Antony Brydon
Venture Advisor
An avid rower and cyclist, Antony originally came to Silicon Valley via a cross-country bike ride for charity. While at Yale University, Antony founded the Habitat Bicycle Challenge, a cross-country cycling non-profit that raised money for low-income housing. It was one of those rides that brought him from New Haven to Silicon Valley where he eventually co-founded and/or led four different companies that were acquired, two by public companies.
“I thought that carrying all my gear on a bike across The Rockies might be the hardest thing I’d ever do,” laughs Antony. “Then I arrived in San Francisco and started working on startups.”
His ventures have focused on consumer and enterprise social platforms, from the first digital music company to publish audio on the web, to a corporate social networking platform, to a mobile health and fitness app. Most recently, he co-founded Directly, an AI-powered customer service platform that was acquired by Movate.
“When I’m working on a company or advising an entrepreneur, the two things that loom largest for me at the highest level are mission and metric.”
“The mission describes the change you want to see in the world, and the metric describes how well you’re delivering that change. As an entrepreneur, you need to have confidence that the mission will be enduringly important and personally meaningful because you’ll be living it for the next 10 years,” says Antony. “With the metric, you need a quantifiable way of measuring that progress and concurrently building a great business.
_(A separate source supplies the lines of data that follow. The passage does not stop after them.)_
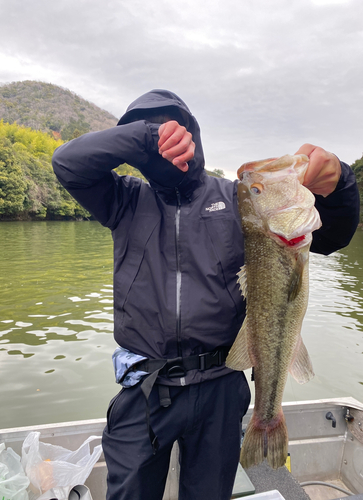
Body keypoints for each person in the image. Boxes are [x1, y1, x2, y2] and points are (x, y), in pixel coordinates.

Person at [52, 89, 360, 500]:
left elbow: (333, 236)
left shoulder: (236, 199)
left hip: (222, 385)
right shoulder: (123, 199)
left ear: (195, 134)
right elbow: (67, 163)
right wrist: (147, 138)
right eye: (150, 131)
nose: (164, 136)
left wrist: (341, 183)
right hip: (145, 388)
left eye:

It’s a conversation about True North, and it’s always one of the first conversations I have with my co-founder when we look at building another venture, or with any entrepreneur I’m advising.”
At AI Fund, Antony works with founders to build a sustainable development plan to grow and methodically scale their companies.
“There is an indigenous group in Mexico called the Tarahumara and they are known for long-distance running abilities. Their philosophy is, ‘don’t take one step when you can take three smaller steps,’” says Antony. “And that is a good mindset for building a company too: It’s smart to look for the rare opportunity to take huge leaps, but if you build a cadence of really small steps one after the other,you go a lot farther than you would otherwise. From an operating perspective, you break it down and make the steps easier so you’re not constantly exhausting yourself and instead you can just keep motoring on. Otherwise you won’t have the same progress and momentum and more often than not, you waste your time and end up with nothing to show for it.”